▶ [INFORMATION SUPPLIED]:
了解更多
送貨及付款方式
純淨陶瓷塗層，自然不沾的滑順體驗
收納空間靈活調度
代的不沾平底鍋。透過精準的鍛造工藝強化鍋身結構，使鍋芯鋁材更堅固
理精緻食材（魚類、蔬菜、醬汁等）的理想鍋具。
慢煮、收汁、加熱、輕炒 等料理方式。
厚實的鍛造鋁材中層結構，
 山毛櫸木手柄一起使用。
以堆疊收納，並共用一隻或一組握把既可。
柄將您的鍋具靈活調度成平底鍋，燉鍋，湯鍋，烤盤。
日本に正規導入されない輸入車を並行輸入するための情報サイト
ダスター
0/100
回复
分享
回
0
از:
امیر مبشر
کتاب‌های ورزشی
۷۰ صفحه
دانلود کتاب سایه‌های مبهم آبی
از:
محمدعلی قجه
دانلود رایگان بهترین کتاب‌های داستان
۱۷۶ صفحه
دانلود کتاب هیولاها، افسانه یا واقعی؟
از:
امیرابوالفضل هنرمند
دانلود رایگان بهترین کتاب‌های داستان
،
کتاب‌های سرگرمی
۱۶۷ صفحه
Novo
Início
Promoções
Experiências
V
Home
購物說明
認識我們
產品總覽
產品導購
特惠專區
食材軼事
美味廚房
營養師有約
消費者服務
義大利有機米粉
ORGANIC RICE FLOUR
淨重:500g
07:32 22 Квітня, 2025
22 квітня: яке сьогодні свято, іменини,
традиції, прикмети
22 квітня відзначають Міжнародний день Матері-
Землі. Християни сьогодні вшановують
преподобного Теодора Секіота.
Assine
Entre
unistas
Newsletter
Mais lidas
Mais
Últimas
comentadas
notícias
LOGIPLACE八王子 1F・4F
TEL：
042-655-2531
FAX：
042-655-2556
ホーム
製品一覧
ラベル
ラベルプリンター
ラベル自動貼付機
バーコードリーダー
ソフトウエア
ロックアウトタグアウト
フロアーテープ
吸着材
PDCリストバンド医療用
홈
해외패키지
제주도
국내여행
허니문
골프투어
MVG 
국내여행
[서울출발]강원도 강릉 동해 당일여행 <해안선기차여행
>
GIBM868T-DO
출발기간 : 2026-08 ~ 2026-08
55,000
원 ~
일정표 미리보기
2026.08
==
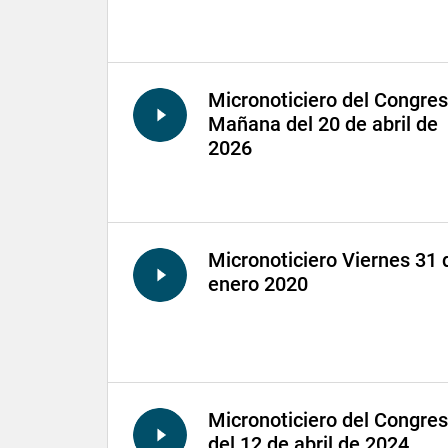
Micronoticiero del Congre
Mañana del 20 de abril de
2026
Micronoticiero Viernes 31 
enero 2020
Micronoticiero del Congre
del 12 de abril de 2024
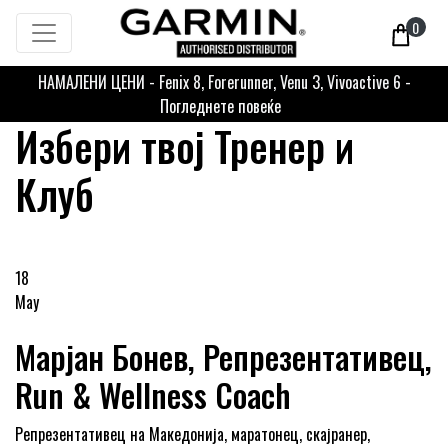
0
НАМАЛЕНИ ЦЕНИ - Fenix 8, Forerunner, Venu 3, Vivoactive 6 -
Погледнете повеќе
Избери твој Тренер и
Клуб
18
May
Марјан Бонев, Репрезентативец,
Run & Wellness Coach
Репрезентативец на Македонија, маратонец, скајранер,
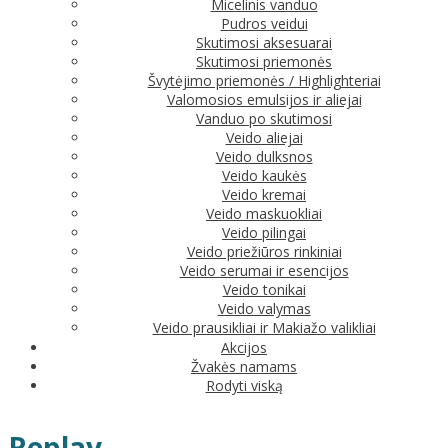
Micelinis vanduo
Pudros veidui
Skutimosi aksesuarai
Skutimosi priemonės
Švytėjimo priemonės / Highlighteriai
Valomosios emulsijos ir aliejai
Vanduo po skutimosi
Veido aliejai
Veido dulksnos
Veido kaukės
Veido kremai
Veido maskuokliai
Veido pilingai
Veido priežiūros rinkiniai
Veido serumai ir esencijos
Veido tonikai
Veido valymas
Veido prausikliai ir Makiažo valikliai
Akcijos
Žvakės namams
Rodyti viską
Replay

▶ [GOAL OF THE EXERCISE]: The answer must be every line of the records that contains the word "сьогодні".

▶ [SOLUTION TO THE EXERCISE]:
22 квітня: яке сьогодні свято, іменини,
Землі. Християни сьогодні вшановують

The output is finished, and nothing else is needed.